When a base beta-lactam column (e.g., piperacillin/PIP) is absent but a
corresponding drug+inhibitor combination (e.g., piperacillin/tazobactam/TZP)
is present and resistant, resistance in the base drug is now correctly
inferred. This is clinically sound: resistance in a combination implies the
inhibitor provided no benefit, so the base drug is also resistant.

Susceptibility in a combination is NOT propagated to the base drug (the
inhibitor may be responsible for susceptibility), so only R values are
inferred; missing base drugs remain NA otherwise.

Implementation details:
- Uses AB_BETALACTAMS_WITH_INHIBITOR to identify all beta-lactam+inhibitor
  combinations present in the user's data
- Derives base drug AB codes by stripping the "/inhibitor" part from names
- Creates synthetic proxy columns (.sir_proxy_<AB>) in x, set to "R" when
  any matching combination is R, otherwise NA
- Proxy columns are added to cols_ab before drug variable assignment,
  so all existing guideline logic benefits without any changes
- Multiple combos for the same base drug are OR-ed (any R → R)
- Adds internal ab_without_inhibitor() helper for the name->base mapping
- Verbose mode reports which combinations are used for inference

Bumps version: 3.0.1.9028 -> 3.0.1.9029

https://claude.ai/code/session_01Cp154UtssHg84bw38xiiTG

* Add sir.R/mic.R fixes and mdro() unit tests; bump to 3.0.1.9030

R/sir.R (line 571):
  Guard purely numeric strings (e.g. "1", "8") from the Unicode letter
  filter. Values matching the broad SIR regex but consisting only of digits
  must not be stripped; add `x %unlike% "^[0-9+]$"` predicate.

R/mic.R (lines 220-222):
  Preserve the letter 'e' during Unicode-letter removal so that MIC values
  in scientific notation (e.g. "1e-3", "2.5e-2") survive the cleaning step.
  - Line 220: [\\p{L}] → [^e\\P{L}]  (remove all letters except 'e')
  - Line 222: [^0-9.><= -]+ → [^0-9e.><= -]+  (allow 'e' in whitelist)

tests/testthat/test-mdro.R:
  New tests for the drug+inhibitor inference added in the previous commit
  (issue #209):
  - TZP=R with no PIP column → PIP inferred R → MDRO class elevated
  - TZP=S with no PIP column → proxy col is NA (not S) → class lower
  - verbose mode emits "Inferring resistance" message
  - AMC=R with no AMX column runs without error (Enterococcus faecium)

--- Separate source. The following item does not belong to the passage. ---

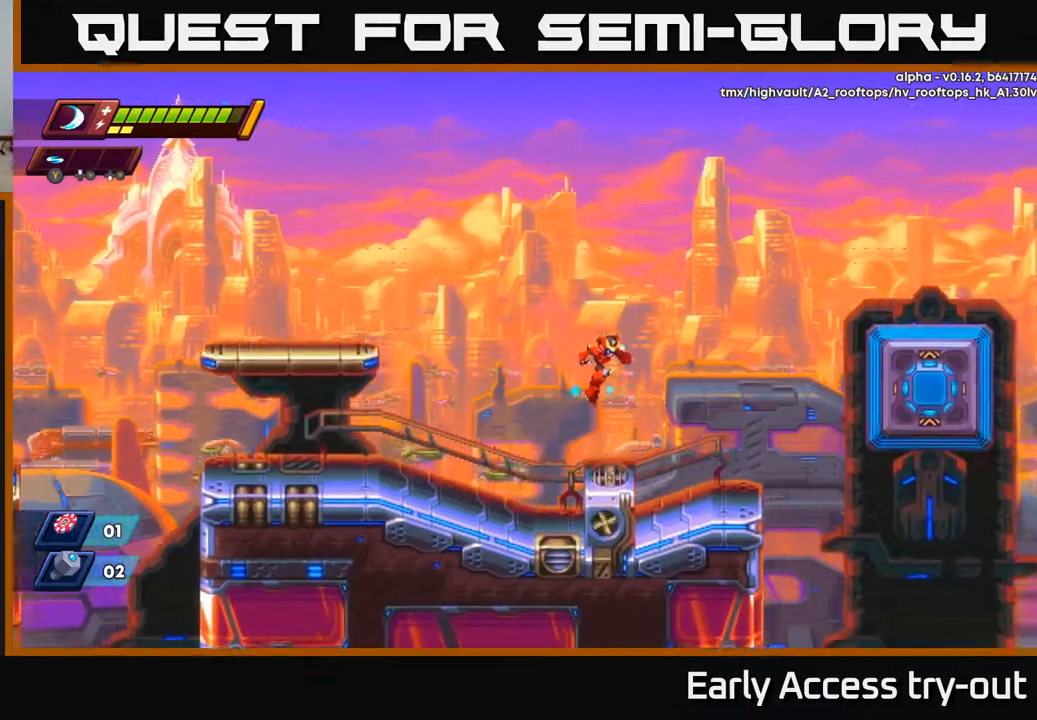
{"buttons": ["A", "DPAD_RIGHT"], "right_stick": "center", "events": [[383, "A", "down"]]}
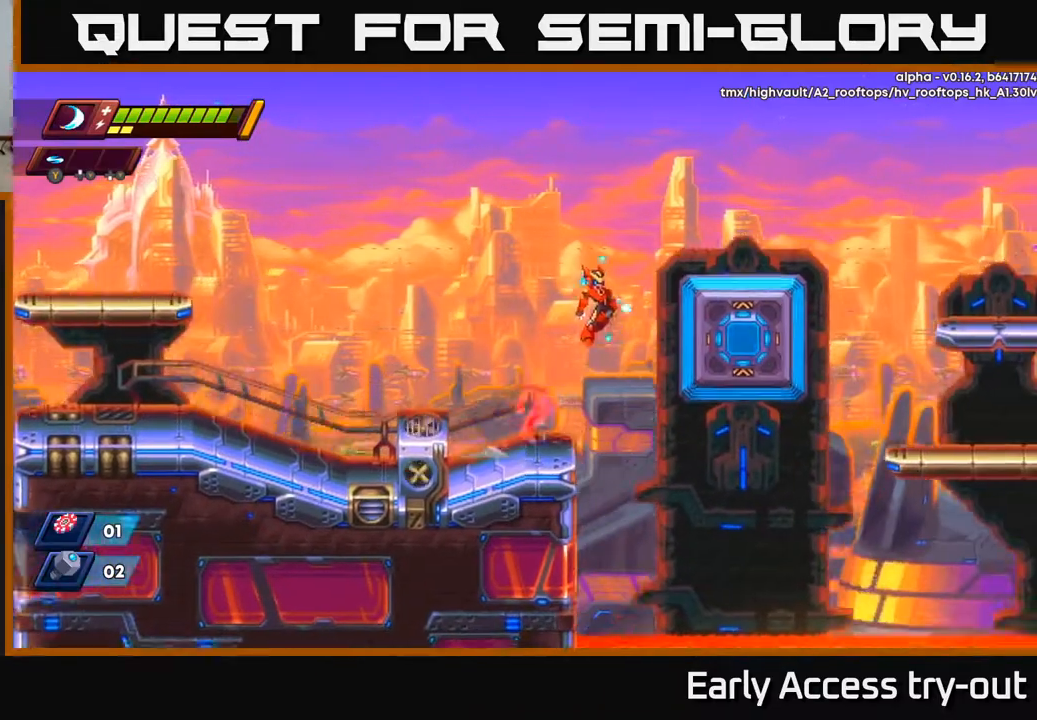
{"buttons": ["A", "DPAD_RIGHT"], "right_stick": "center", "events": [[183, "A", "up"], [300, "A", "down"]]}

https://claude.ai/code/session_01Cp154UtssHg84bw38xiiTG

* Fix version to single bump (9029) and update CLAUDE.md versioning rules

CLAUDE.md: Rewrite the "Version and date bump" subsection to document that:
- Exactly ONE version bump is allowed per PR (PRs are squash-merged into one
  commit on the default branch, so one commit = one version increment)
- The correct version is computed from git history:
    currentversion="${currenttag}.$((commits_since_tag + 9001 + 1))"
  with the +1 accounting for the PR's own squash commit not yet on the
  default branch
- Fall back to incrementing DESCRIPTION's version by 1 if git describe fails
- The Date: field tracks the date of the *last* PR commit (updated each time)

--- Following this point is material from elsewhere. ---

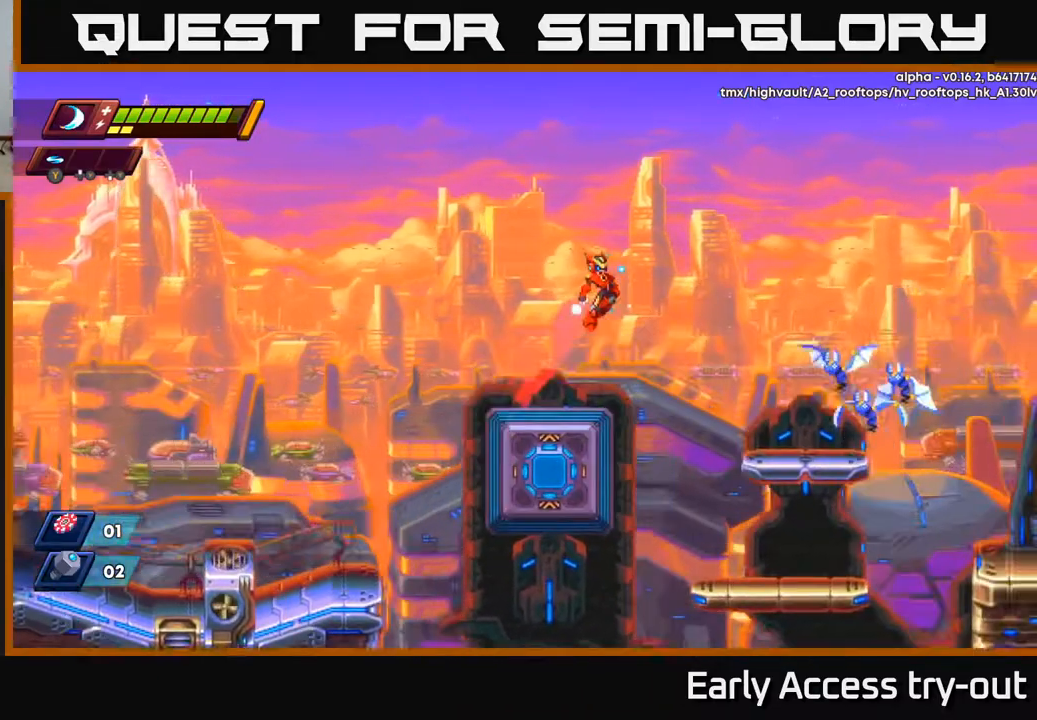
{"buttons": ["X", "DPAD_RIGHT"], "right_stick": "center", "events": [[233, "A", "up"], [333, "X", "down"], [417, "X", "up"], [467, "X", "down"]]}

DESCRIPTION / NEWS.md: Correct the version from 3.0.1.9030 back to 3.0.1.9029.
Two version bumps were made across two commits in this PR; since it will be
squash-merged as one commit only one bump is correct. Also update Date to
today (2026-03-07).

https://claude.ai/code/session_01Cp154UtssHg84bw38xiiTG

* Fix stats::setNames, test accessor bug, and version script verification

R/mdro.R:
  Qualify setNames() as stats::setNames() in the drug+inhibitor inference
  block to satisfy R CMD CHECK's global-function checks.

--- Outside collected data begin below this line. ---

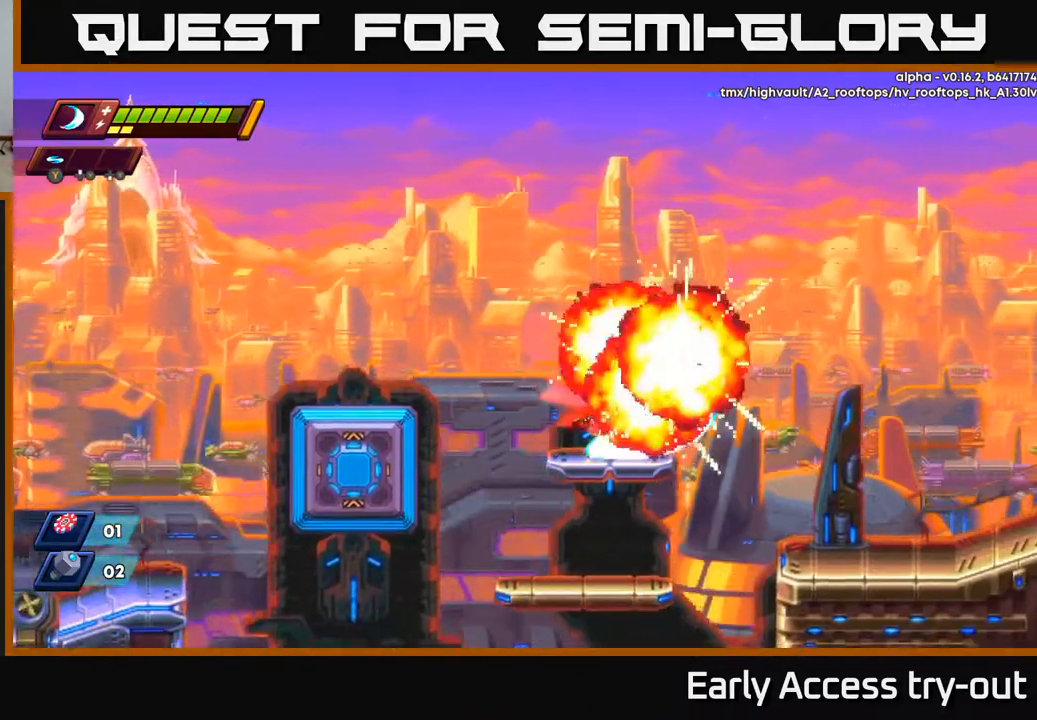
{"buttons": ["A", "DPAD_RIGHT"], "right_stick": "center", "events": [[83, "X", "up"], [150, "DPAD_RIGHT", "up"], [317, "A", "down"], [350, "DPAD_RIGHT", "down"]]}
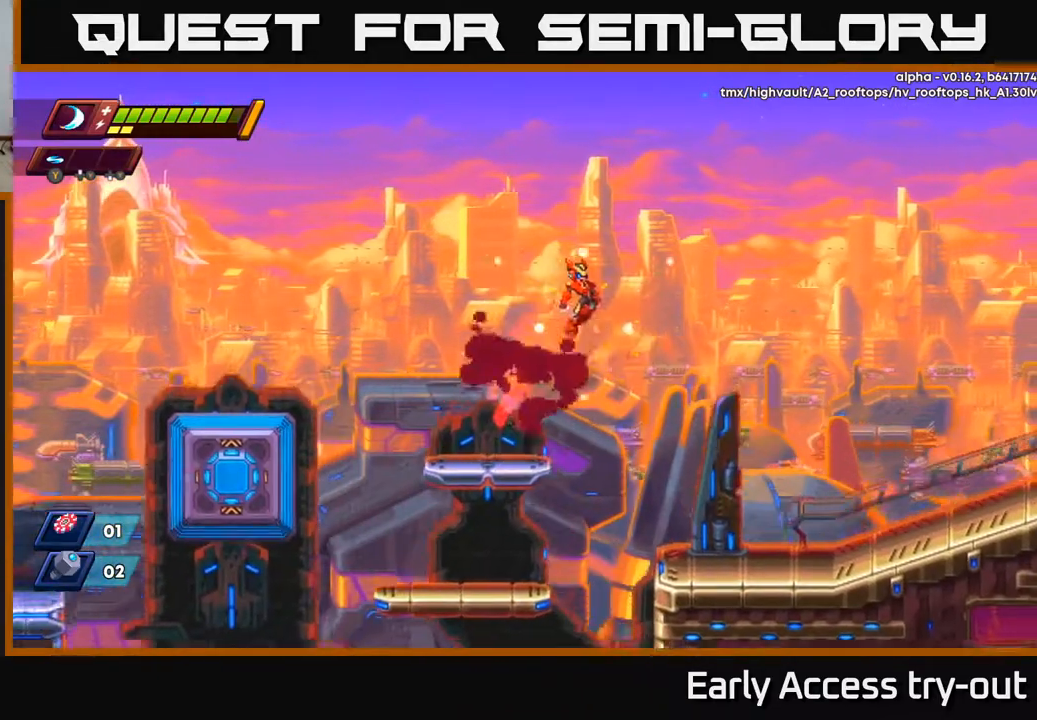
{"buttons": ["DPAD_RIGHT"], "right_stick": "center", "events": [[267, "A", "up"]]}
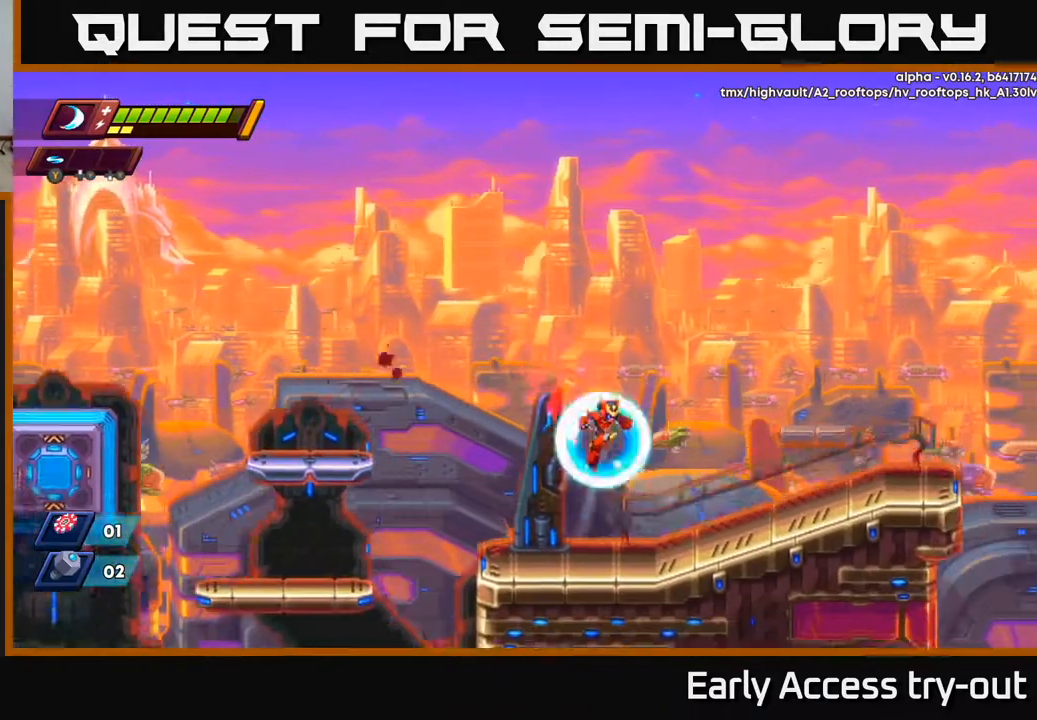
{"buttons": ["DPAD_RIGHT"], "right_stick": "center", "events": []}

tests/testthat/test-mdro.R:
  mdro() with verbose=FALSE returns an atomic ordered factor, not a
  data.frame. Fix three test errors introduced in the previous commit:
  - Line 320: result_no_pip$MDRO -> result_no_pip (factor, no $ accessor)
  - Line 328: result_tzp_s$MDRO / result_no_pip$MDRO -> direct factor refs
  - Line 347: expect_inherits(..., "data.frame") -> c("factor","ordered")
  Also fix the comment on line 347 to match the actual return type.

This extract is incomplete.